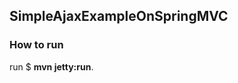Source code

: SimpleAjaxExampleOnSpringMVC
-----------------------------------
### How to run
run $ **mvn jetty:run**. 
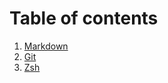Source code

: Table of contents
=====================================

1. [Markdown](markdown.md)  
2. [Git](git.md)  
3. [Zsh](Zsh.md)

**Exercise**
The answer must consist of the entries above, reproduced word for word, without any pictures.

**Response to this task**
Source code

: SimpleAjaxExampleOnSpringMVC
-----------------------------------
### How to run
run $ **mvn jetty:run**. 
Source code

: Table of contents
=====================================

1. [Markdown](markdown.md)  
2. [Git](git.md)  
3. [Zsh](Zsh.md)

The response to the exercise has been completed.